[Saved data entries]
_ _ _ _
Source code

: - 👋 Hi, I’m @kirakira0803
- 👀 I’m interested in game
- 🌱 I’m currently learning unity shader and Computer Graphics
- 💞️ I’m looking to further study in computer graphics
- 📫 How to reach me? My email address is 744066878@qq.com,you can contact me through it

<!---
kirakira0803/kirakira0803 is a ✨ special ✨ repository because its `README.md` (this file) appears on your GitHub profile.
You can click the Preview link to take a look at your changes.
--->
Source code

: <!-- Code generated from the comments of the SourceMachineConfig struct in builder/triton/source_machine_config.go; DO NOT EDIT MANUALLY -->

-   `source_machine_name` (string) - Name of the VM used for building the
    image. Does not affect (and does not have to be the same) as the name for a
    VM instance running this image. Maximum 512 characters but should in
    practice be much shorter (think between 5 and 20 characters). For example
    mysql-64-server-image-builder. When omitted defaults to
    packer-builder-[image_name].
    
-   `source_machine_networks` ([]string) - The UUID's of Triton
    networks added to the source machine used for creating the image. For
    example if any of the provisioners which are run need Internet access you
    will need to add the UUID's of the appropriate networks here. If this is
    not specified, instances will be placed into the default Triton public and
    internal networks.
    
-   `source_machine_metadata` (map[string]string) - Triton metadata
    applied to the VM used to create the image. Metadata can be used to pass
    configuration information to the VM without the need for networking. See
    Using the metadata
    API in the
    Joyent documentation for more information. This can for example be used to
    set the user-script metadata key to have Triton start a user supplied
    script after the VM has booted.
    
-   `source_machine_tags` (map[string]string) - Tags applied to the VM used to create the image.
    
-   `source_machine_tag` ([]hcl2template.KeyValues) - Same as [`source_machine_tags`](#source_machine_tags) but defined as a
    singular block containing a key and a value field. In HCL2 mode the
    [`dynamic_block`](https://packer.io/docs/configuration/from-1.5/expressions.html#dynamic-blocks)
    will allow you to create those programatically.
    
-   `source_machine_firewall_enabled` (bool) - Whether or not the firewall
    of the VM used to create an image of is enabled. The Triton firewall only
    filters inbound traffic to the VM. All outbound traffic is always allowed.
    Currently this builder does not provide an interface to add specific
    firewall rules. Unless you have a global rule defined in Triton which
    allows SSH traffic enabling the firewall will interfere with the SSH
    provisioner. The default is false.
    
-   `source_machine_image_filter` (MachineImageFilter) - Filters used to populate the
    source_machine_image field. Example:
_ _ _ _
» What is needed: Print again the lines of the entries above that fall between the line holding "will need to" and the line holding "provisioner. The default is false.", inclusive, exactly as they stand.

» Result of the task:
    will need to add the UUID's of the appropriate networks here. If this is
    not specified, instances will be placed into the default Triton public and
    internal networks.
    
-   `source_machine_metadata` (map[string]string) - Triton metadata
    applied to the VM used to create the image. Metadata can be used to pass
    configuration information to the VM without the need for networking. See
    Using the metadata
    API in the
    Joyent documentation for more information. This can for example be used to
    set the user-script metadata key to have Triton start a user supplied
    script after the VM has booted.
    
-   `source_machine_tags` (map[string]string) - Tags applied to the VM used to create the image.
    
-   `source_machine_tag` ([]hcl2template.KeyValues) - Same as [`source_machine_tags`](#source_machine_tags) but defined as a
    singular block containing a key and a value field. In HCL2 mode the
    [`dynamic_block`](https://packer.io/docs/configuration/from-1.5/expressions.html#dynamic-blocks)
    will allow you to create those programatically.
    
-   `source_machine_firewall_enabled` (bool) - Whether or not the firewall
    of the VM used to create an image of is enabled. The Triton firewall only
    filters inbound traffic to the VM. All outbound traffic is always allowed.
    Currently this builder does not provide an interface to add specific
    firewall rules. Unless you have a global rule defined in Triton which
    allows SSH traffic enabling the firewall will interfere with the SSH
    provisioner. The default is false.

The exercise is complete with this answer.